Page MenuHomePhabricator

Double {{webarchive}}
Closed, DeclinedPublic

Description

In some situations it adds two duplicate {{webarchive}} templates at the same time:

https://en.wikipedia.org/w/index.php?title=Little_Scioto_River_%28Scioto_River%29&type=revision&diff=781996058&oldid=738891165


In other situations (more common) it adds a {{webarchive}} where one already exists:

https://en.wikipedia.org/w/index.php?title=Apollo_Global_Management&type=revision&diff=782230258&oldid=778748506

This is because the first {{webarchive]} was added by Cyberbot II when its edit policy was to add to end of ref:

https://en.wikipedia.org/w/index.php?title=Apollo_Global_Management&type=revision&diff=706435401&oldid=705307144

IABot policy changed to adding to right after the link. So now it adds a double. Can IABot search the ref for duplicate archive URL before adding a new {{webarchive}}. Or better, add the new ref in the right place but delete the old one (this is what Medic does).

Event Timeline

I see a lot more complexity here. In the first edit, it sees two links, so it adds 2 archives for each link. In the second, it sees an archive after a different unrelated link and bound those two together. So it added that archive to the beginning. This will start to add new layers of complexity to the bot. Do you suppose it's worth the cost and effort?

In the first diff, it added the same {{webarchive}} twice, even though the source URLs are different.

Medic has been fixing these for a long time, it's able to detect and remove duplicates. They're not as common now because Medic has been cleaning them up but they still occur. Mostly it's because Cyberbot II had a different edit policy and all those will get fixed if Medic continues following behind IABot eventually it will get to them all because IABot adds a duplicate next to the source URL, and Medic detects a duplicate and removes the one at the end of the ref.

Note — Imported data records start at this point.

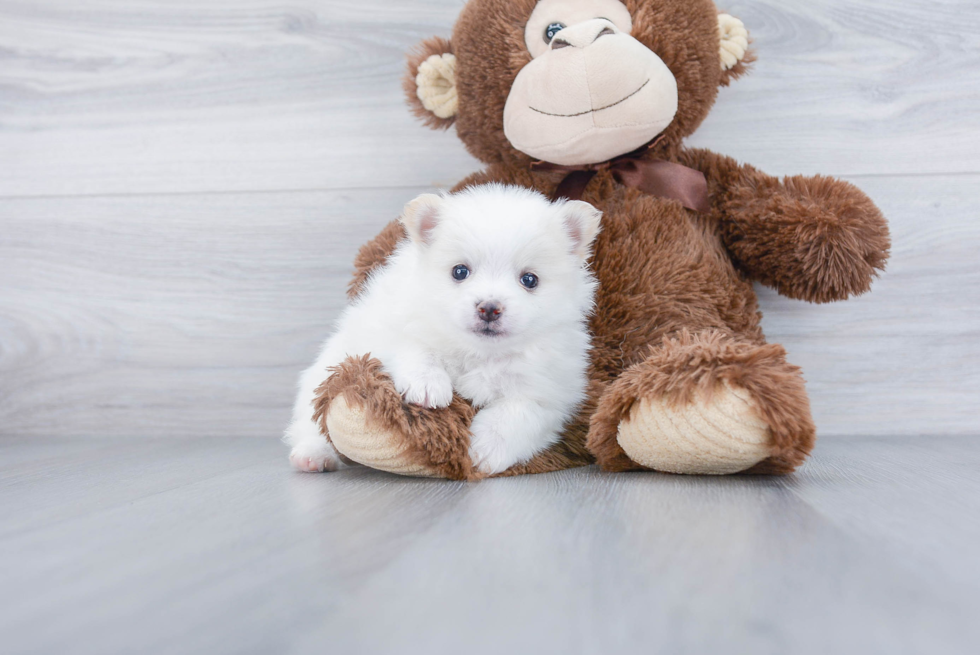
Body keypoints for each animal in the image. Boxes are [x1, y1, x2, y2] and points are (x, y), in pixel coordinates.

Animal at [288, 184, 600, 476]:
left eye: (530, 280)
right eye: (460, 271)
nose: (489, 308)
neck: (480, 353)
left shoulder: (550, 392)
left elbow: (518, 414)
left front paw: (486, 448)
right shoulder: (394, 324)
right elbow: (415, 347)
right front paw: (427, 384)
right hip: (323, 374)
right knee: (312, 422)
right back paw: (313, 455)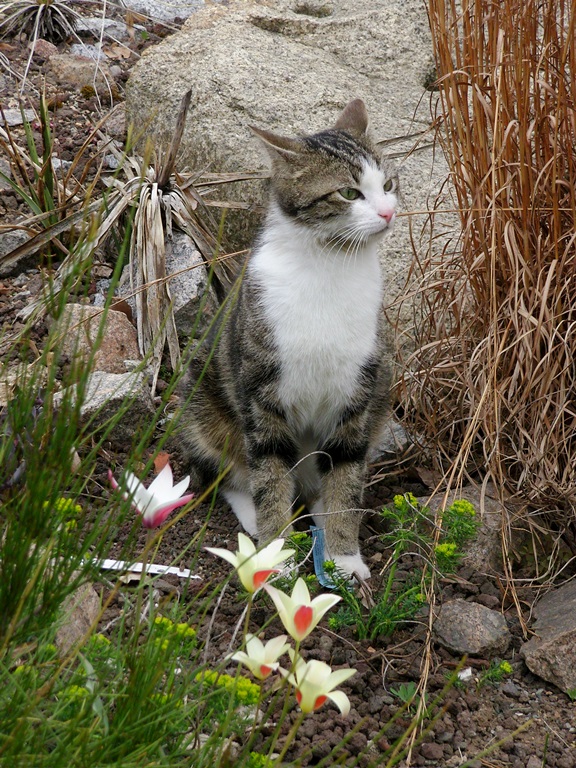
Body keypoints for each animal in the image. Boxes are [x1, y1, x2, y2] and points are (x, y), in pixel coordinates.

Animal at [178, 99, 398, 580]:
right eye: (349, 193)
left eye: (389, 184)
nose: (388, 212)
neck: (330, 266)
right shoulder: (262, 392)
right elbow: (269, 474)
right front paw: (274, 552)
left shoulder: (357, 393)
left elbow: (345, 476)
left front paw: (344, 556)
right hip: (203, 400)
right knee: (232, 470)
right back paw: (252, 520)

Sort of a round-robbin.

If we want to retire Medic eventually it should take over because duplicates remain a problem. Editors will add the {{webarchive}} somewhere else in the ref. Maybe an easy solution is just detect for duplicate before adding {{webarchive}}.

Cyberpower678 moved this task from Inbox to v1.4 on the InternetArchiveBot board.
Cyberpower678 moved this task from Unsorted to Bugs on the InternetArchiveBot (v1.4) board.

In regards to the first diff, it's because the wrong archive is associated with the URL. I have now fixed it in the DB. The other issues are are because of inconsistent archive URLs associated with URLs.